#### GOAL OF THE EXERCISE:
In the records that follow, find the line with "卡，因此原本持有「台塑一卡通聯名卡」的卡"; from there, retype every line exactly through the line with "diciembre 2023", which also belongs to the answer.

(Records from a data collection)
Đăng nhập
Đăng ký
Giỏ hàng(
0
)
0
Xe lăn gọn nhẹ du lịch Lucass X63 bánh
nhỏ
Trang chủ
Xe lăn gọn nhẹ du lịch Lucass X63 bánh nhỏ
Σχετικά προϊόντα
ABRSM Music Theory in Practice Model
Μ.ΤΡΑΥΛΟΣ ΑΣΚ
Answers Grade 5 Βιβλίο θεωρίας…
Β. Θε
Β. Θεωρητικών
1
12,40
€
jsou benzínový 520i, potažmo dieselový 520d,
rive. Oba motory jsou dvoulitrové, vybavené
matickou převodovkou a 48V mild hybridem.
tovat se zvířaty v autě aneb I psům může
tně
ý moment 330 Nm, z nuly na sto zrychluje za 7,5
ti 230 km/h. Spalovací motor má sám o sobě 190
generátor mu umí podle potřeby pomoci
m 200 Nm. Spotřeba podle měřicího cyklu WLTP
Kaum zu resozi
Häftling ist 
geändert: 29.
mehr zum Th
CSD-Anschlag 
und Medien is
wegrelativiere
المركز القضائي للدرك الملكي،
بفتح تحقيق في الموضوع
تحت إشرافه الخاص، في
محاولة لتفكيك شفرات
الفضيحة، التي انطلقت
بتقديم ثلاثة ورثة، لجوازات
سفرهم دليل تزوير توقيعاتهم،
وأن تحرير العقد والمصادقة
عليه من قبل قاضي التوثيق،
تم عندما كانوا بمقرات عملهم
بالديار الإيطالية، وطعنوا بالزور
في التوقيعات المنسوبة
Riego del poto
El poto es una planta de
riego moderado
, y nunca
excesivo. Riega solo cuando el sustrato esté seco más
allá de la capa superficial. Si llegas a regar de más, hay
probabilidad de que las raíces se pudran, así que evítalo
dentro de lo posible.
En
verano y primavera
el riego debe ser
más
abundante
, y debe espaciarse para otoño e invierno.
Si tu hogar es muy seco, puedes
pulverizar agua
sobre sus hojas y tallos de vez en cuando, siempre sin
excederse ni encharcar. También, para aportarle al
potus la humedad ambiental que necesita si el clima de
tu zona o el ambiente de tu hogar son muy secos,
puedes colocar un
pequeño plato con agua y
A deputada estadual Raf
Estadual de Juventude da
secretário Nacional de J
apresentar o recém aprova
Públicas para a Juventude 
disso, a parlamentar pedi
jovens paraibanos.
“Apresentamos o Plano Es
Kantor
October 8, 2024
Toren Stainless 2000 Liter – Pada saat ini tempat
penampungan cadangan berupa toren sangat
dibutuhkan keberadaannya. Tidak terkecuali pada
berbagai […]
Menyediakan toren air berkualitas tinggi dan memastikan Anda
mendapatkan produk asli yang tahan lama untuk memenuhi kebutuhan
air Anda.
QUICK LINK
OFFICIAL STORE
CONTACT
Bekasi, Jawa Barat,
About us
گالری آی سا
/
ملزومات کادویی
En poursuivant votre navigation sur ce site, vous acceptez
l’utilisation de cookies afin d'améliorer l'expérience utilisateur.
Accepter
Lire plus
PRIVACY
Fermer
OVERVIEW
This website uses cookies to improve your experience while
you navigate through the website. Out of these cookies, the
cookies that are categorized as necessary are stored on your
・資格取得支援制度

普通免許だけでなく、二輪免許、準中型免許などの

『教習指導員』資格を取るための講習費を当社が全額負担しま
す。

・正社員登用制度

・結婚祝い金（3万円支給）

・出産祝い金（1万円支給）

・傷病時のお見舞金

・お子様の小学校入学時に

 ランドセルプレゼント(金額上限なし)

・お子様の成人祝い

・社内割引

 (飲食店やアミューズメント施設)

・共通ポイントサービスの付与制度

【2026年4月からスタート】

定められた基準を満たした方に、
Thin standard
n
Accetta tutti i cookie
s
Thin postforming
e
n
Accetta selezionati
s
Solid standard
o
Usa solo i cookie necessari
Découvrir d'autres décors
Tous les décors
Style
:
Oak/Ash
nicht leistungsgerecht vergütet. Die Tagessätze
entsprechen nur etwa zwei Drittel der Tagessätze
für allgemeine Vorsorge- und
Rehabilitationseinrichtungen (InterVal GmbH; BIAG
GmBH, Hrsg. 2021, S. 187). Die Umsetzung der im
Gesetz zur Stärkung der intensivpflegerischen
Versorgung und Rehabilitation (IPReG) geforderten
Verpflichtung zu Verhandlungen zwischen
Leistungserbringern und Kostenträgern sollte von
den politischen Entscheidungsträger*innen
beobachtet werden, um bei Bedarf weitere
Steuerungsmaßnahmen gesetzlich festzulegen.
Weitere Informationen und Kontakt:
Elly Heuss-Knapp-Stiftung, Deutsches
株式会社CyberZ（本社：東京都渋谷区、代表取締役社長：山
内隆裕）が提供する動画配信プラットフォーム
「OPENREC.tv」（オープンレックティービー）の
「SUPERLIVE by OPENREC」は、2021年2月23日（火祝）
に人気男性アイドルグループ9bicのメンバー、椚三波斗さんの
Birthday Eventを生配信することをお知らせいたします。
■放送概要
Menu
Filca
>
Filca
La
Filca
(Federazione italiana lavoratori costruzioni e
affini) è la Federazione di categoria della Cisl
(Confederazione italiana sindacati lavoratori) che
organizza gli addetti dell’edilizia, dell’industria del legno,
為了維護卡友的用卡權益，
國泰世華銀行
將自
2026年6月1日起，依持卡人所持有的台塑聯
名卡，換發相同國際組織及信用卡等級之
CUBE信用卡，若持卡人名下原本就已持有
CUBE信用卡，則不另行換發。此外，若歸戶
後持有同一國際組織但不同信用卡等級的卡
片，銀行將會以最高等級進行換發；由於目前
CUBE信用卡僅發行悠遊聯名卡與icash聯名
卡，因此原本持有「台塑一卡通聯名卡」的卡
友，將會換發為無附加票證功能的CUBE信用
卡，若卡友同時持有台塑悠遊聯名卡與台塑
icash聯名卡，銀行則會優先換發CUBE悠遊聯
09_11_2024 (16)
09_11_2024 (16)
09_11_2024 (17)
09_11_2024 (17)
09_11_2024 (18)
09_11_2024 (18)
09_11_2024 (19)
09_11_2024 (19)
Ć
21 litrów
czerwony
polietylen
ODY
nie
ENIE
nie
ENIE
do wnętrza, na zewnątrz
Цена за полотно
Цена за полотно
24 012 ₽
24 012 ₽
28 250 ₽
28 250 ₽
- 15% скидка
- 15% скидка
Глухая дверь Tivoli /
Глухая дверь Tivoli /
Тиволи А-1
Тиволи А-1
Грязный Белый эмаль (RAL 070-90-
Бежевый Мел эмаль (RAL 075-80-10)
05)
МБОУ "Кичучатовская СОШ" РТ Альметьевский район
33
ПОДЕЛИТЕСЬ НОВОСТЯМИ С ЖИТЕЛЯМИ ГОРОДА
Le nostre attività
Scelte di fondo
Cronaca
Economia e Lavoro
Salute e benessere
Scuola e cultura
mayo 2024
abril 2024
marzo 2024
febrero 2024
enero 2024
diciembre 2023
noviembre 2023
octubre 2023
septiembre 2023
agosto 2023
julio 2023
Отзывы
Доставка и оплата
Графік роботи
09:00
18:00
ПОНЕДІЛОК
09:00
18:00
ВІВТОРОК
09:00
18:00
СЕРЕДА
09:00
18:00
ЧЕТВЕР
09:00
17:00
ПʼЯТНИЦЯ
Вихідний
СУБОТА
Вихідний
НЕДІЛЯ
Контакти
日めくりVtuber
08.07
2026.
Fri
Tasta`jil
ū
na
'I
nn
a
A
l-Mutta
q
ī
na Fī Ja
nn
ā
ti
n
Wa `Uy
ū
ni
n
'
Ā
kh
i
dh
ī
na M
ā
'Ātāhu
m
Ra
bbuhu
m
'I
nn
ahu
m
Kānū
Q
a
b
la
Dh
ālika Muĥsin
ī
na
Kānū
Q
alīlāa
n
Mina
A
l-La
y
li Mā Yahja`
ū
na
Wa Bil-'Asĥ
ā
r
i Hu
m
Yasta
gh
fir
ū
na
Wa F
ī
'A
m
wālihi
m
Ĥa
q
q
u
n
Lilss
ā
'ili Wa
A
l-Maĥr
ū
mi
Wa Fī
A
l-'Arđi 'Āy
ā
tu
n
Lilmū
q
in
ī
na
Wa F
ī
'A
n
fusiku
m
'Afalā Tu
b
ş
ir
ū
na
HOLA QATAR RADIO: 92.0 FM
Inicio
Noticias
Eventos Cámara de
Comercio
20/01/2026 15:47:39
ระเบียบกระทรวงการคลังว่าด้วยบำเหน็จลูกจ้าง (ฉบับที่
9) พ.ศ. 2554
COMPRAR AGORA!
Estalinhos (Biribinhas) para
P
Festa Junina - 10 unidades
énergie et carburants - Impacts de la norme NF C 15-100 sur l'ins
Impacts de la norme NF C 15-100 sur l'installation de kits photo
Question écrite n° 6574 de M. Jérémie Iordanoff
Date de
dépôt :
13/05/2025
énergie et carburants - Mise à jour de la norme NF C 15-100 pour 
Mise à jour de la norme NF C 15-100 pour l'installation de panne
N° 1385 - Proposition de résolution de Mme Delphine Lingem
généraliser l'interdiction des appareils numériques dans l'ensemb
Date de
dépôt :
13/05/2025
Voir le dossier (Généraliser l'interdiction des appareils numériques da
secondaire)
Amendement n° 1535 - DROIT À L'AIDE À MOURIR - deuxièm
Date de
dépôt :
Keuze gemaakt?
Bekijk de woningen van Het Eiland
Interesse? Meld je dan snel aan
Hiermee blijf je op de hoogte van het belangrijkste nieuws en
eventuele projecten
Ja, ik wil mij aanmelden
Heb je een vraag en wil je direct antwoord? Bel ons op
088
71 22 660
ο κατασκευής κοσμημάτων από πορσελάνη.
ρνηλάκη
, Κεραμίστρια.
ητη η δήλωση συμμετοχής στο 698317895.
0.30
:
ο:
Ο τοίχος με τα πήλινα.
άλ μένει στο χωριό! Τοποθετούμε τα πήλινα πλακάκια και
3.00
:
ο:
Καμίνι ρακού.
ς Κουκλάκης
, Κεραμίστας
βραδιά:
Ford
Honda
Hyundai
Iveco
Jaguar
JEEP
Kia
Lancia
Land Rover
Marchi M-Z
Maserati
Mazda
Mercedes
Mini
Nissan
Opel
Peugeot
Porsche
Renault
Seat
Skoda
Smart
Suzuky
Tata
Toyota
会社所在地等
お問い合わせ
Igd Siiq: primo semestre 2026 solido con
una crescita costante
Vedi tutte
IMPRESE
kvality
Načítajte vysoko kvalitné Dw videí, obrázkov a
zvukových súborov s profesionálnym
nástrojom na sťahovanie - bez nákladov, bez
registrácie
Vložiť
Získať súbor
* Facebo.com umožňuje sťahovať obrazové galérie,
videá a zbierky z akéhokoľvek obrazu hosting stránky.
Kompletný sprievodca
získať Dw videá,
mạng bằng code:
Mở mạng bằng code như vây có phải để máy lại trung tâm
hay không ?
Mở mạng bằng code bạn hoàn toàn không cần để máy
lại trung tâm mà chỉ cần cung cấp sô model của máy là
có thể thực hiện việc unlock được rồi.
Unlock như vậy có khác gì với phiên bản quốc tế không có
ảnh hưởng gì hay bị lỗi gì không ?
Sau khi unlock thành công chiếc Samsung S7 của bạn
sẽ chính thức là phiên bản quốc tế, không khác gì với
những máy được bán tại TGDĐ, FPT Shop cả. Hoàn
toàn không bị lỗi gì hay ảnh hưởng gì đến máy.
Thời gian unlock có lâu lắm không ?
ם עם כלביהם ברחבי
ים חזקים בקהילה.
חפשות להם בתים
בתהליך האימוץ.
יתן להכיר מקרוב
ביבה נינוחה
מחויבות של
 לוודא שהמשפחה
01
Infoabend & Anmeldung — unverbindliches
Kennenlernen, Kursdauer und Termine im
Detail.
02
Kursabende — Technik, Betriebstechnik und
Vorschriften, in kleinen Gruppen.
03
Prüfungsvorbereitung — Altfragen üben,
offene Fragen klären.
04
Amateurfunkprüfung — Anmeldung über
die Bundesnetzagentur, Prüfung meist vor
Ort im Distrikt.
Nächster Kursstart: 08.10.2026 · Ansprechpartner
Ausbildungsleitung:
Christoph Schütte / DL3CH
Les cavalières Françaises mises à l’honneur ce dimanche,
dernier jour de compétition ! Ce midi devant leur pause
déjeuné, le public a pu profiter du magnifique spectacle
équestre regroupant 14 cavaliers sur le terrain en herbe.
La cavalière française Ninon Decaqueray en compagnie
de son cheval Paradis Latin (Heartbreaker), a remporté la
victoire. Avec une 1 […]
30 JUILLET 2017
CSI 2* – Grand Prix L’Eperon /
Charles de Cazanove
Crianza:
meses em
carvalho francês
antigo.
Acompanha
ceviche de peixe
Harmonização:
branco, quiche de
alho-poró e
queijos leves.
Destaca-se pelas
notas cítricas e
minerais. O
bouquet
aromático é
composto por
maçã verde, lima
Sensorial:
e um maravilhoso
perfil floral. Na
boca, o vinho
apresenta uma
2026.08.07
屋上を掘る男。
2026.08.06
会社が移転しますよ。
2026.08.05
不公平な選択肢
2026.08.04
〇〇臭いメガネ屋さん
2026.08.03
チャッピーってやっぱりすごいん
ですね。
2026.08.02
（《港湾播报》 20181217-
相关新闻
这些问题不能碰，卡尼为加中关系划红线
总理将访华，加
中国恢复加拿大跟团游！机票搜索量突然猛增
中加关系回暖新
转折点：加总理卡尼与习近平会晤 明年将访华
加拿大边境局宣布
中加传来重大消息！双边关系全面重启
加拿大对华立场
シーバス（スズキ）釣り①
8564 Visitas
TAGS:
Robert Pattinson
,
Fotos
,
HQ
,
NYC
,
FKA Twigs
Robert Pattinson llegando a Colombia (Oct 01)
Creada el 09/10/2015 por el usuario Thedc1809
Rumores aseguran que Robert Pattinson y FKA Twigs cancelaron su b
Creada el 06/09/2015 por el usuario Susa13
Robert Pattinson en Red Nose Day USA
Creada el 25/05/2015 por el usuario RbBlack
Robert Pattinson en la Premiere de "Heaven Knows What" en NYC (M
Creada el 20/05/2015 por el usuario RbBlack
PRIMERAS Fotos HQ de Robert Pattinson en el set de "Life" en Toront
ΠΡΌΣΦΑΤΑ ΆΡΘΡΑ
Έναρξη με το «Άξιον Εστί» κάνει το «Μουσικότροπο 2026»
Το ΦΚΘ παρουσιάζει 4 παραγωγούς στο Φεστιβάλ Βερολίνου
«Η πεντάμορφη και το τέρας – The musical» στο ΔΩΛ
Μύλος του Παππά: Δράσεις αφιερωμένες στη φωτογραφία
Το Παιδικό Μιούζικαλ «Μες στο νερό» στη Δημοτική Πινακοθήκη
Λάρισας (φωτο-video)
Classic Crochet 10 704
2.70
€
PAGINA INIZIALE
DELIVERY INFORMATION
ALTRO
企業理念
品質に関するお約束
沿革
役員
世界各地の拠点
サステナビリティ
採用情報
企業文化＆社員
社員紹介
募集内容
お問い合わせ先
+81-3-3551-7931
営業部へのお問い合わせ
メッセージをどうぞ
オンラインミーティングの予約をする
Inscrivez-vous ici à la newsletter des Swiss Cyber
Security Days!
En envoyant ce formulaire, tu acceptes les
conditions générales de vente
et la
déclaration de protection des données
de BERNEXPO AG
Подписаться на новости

#### ANSWER FOR THE TASK:
卡，因此原本持有「台塑一卡通聯名卡」的卡
友，將會換發為無附加票證功能的CUBE信用
卡，若卡友同時持有台塑悠遊聯名卡與台塑
icash聯名卡，銀行則會優先換發CUBE悠遊聯
09_11_2024 (16)
09_11_2024 (16)
09_11_2024 (17)
09_11_2024 (17)
09_11_2024 (18)
09_11_2024 (18)
09_11_2024 (19)
09_11_2024 (19)
Ć
21 litrów
czerwony
polietylen
ODY
nie
ENIE
nie
ENIE
do wnętrza, na zewnątrz
Цена за полотно
Цена за полотно
24 012 ₽
24 012 ₽
28 250 ₽
28 250 ₽
- 15% скидка
- 15% скидка
Глухая дверь Tivoli /
Глухая дверь Tivoli /
Тиволи А-1
Тиволи А-1
Грязный Белый эмаль (RAL 070-90-
Бежевый Мел эмаль (RAL 075-80-10)
05)
МБОУ "Кичучатовская СОШ" РТ Альметьевский район
33
ПОДЕЛИТЕСЬ НОВОСТЯМИ С ЖИТЕЛЯМИ ГОРОДА
Le nostre attività
Scelte di fondo
Cronaca
Economia e Lavoro
Salute e benessere
Scuola e cultura
mayo 2024
abril 2024
marzo 2024
febrero 2024
enero 2024
diciembre 2023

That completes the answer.